Si no te gustan las plumas, al menos puedes probar con un bolígrafo no desechable al que puedas cambiarle la tinta cuando se agote. Todo esto es aplicable exactamente igual para los portaminas sobre los lápices.

Relojes mecánicos
Los relojes mecánicos, tienen una importante ventaja, y es que no llevan pilas que tengamos que cambiar cuando se agotan. Además, en el caso que no usemos el reloj a diario, éste se parará cuando se agote su carga, reduciéndose así el desgaste. Son generalmente también más duraderos, y reparables.
Por contra, son algo más caros de adquirir, y también menos precisos.
En su defecto, puedes optar por modelos solares o kinéticos, que incorporando una batería, evitan tener que reemplazar la pila cada 2 o 3 años.

Tiestos de barro
Las macetas de arcilla, no son solamente más ecológicos en cuanto a sus materiales, sino que además son permeables, lo que hace que la tierra sea de mayor calidad.
En contrapartida, su precio de compra es algo más elevado, son más frágiles, porque cuando se caen se rompen, y tienen un mayor grado de evaporación, que nos obligará regar las plantas con una frecuencia superior.
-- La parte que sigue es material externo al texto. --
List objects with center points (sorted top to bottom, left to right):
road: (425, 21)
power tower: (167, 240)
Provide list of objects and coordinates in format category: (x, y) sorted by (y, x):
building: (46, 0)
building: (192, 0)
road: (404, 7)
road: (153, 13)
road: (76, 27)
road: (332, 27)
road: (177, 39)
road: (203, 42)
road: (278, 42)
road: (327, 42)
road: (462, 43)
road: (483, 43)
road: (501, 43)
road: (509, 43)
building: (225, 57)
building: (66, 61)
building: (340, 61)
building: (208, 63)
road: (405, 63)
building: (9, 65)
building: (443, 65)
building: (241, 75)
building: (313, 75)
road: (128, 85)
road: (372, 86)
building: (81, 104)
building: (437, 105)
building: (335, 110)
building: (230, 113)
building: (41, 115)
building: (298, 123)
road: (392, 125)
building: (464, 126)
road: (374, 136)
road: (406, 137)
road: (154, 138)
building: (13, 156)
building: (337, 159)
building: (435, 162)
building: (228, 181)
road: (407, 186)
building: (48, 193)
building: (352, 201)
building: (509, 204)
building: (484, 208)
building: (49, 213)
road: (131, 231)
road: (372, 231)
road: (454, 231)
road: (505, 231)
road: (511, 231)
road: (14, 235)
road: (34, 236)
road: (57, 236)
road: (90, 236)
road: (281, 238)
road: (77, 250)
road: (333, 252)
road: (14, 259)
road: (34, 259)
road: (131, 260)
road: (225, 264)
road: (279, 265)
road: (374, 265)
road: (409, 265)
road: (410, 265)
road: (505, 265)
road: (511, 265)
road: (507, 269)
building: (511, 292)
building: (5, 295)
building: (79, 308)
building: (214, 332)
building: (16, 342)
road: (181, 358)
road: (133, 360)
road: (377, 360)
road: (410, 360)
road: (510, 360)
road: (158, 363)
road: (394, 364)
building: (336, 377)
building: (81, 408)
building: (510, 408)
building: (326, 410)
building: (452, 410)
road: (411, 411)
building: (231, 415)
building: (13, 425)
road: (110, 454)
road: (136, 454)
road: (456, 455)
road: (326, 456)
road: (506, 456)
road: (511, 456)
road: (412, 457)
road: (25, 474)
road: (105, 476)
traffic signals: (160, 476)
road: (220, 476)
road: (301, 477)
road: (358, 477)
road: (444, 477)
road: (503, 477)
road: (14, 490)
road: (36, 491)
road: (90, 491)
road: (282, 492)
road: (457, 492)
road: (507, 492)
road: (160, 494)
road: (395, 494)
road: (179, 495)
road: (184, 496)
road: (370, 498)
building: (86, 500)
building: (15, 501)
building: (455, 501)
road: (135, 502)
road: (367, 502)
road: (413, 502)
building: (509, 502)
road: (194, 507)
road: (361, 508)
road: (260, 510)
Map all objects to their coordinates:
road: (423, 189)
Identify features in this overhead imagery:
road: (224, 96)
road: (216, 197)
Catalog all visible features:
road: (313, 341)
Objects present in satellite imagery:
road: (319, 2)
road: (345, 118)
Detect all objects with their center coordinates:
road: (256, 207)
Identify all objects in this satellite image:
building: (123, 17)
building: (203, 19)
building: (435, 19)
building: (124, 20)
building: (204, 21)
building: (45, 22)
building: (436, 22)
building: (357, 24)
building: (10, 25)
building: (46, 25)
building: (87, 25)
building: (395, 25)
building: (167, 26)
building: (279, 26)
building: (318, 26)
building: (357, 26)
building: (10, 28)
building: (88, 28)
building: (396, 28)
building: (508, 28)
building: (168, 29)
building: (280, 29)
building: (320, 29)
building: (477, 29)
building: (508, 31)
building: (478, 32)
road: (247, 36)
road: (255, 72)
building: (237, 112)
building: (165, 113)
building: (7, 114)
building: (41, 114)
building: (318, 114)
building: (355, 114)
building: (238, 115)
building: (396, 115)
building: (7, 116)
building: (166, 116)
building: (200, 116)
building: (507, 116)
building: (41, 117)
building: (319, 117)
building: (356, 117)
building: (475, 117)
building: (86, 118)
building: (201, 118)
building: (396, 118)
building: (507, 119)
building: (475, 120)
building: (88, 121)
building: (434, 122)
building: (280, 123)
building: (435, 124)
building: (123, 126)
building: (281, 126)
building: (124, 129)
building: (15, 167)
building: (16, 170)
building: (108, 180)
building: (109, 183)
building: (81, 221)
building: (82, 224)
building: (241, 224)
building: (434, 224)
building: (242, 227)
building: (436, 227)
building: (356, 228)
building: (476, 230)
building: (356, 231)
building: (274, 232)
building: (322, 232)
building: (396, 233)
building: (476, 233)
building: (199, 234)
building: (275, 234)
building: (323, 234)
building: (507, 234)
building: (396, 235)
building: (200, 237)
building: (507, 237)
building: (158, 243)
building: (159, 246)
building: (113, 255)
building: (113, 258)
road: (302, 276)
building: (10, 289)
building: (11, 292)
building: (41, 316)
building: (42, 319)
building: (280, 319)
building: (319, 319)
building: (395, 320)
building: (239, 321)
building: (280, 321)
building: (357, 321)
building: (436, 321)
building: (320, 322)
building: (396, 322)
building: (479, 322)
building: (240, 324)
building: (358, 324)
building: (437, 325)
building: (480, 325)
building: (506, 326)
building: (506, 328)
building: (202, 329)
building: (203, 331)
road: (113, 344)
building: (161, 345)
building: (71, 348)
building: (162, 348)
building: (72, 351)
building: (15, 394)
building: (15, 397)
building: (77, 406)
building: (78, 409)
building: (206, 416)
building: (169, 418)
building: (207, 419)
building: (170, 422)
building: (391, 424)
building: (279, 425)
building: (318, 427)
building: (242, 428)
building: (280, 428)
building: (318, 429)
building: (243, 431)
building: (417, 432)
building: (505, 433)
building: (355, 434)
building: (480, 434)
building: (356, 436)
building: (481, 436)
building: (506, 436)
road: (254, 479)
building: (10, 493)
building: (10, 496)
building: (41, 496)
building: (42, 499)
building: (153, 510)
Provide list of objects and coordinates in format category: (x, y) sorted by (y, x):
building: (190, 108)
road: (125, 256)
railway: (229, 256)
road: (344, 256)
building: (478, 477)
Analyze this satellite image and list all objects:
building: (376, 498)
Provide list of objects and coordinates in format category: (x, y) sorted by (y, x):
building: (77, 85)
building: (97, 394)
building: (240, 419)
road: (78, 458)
Quedan en el tintero algunos conceptos, a los que no he podido renunciar, por ejemplo el cepillo dental eléctrico, más eficaz que los manuales, así que mejor que al menos sea recargables en vez de a pilas.

Y por supuesto dejo otras iniciativas como pendientes para un momento futuro, al menos en lo que a mi respecta: trapos y pañuelos de tela en vez de papel, coches híbridos o eléctricos, abanicos, …

En resumidas cuentas, se trata de evitar el uso de productos de usar y tirar, y huir de las pilas. En este último caso, siempre podemos optar a reemplazarlas por pilas recargables. Dicho de otro modo, de ir contracorriente.